Growth Quality: Q4 Revenue Upside, New Logos vs Large Expansions, and 7‑Figure Pipeline

Sentiment: Positive

"Q4 was a great quarter for new logo ARR... there was a large proportion of ARR that was booked later than we've seen in prior quarters. And as we mentioned before, we didn't see a lot of really big expansion during the quarter." — Andrew Casey
"We have 25 over $100,000. And then we have a 7-figure contract with one of the largest foundational model labs out there... And so that's very, very exciting because they obviously know what's going on when it comes to what's possible, and they see a future world where we're a really big part in that." — Spenser Skates

Agentic Usage Mix, Democratization of Analytics, and New User Personas

Sentiment: Positive

"In October last year, there were almost none, and today, it is 25%. Agents also drove the vast majority of overall incremental query growth... This tells us that customers are trusting agents with analytics work." — Spenser Skates
"It's not really new end users... It's the same people trying to leverage the data... What they're really -- again, what they're really desperate for is education... our go-to-market is -- it's about training, getting them to be able to educate, to be able to share the vision, to be able to demo these products and make customers successful." — Spenser Skates

Bull Case

Amplitude’s purpose-built agentic analytics platform, strengthened by AI-native M&A and simplified pricing, drives rising NRR, deeper enterprise adoption, and structurally improving cash generation as AI makes behavioral analytics the core bottleneck to software success.

Bear Case

Growing competition from hyperscale data platforms and generic AI layers, uncertainty around how much of AI usage can be monetized under the new pricing model, and a cautious margin outlook despite strong FCF raise concerns that Amplitude’s growth and profitability could underwhelm as AI adoption normalizes.

Looking Ahead

With revenue growing +17.0% year-over-year, the key question is whether Amplitude can sustain this growth trajectory, particularly around role of Agentic AI and Amplitude’s Own Agents vs Third‑Party/Platform AI (Claude, OpenAI, Snowflake, Databricks).
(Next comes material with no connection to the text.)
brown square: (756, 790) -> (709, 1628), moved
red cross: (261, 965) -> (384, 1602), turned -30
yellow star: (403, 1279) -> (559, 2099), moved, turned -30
With operating margins at -20.8%, margin trends will remain a focal point. The muted stock reaction on earnings day suggests the market is taking a wait-and-see approach, and the next earnings report will be a key catalyst for the stock.

Frequently Asked Questions

What was Amplitude's revenue in Q4 2025?

Amplitude reported Q4 2025 revenue of $91M, representing a +17.0% year-over-year change.

Did Amplitude beat earnings expectations in Q4 2025?

The stock moved -0.3% on earnings day, suggesting the results were roughly in line with market expectations. The current bull case centers on: Amplitude’s purpose-built agentic analytics platform, strengthened by AI-native M&A and simplified pricing, drives rising NRR, deeper enterprise adoption, and structurally improving cash generation as AI makes behavioral analytics the core bottleneck to software success.

What is the bull case for AMPL stock?

The bull case for AMPL centers on: Amplitude’s purpose-built agentic analytics platform, strengthened by AI-native M&A and simplified pricing, drives rising NRR, deeper enterprise adoption, and structurally improving cash generation as AI makes behavioral analytics the core bottleneck to software success.

What is the bear case for AMPL stock?

The bear case for AMPL centers on: Growing competition from hyperscale data platforms and generic AI layers, uncertainty around how much of AI usage can be monetized under the new pricing model, and a cautious margin outlook despite strong FCF raise concerns that Amplitude’s growth and profitability could underwhelm as AI adoption normalizes.

How has AMPL stock performed since its Q4 2025 earnings?

AMPL moved -0.3% on the day of its Q4 2025 earnings report, underperforming the S&P 500 by +32.9% since earnings. Year-to-date, the stock has returned -40.5%.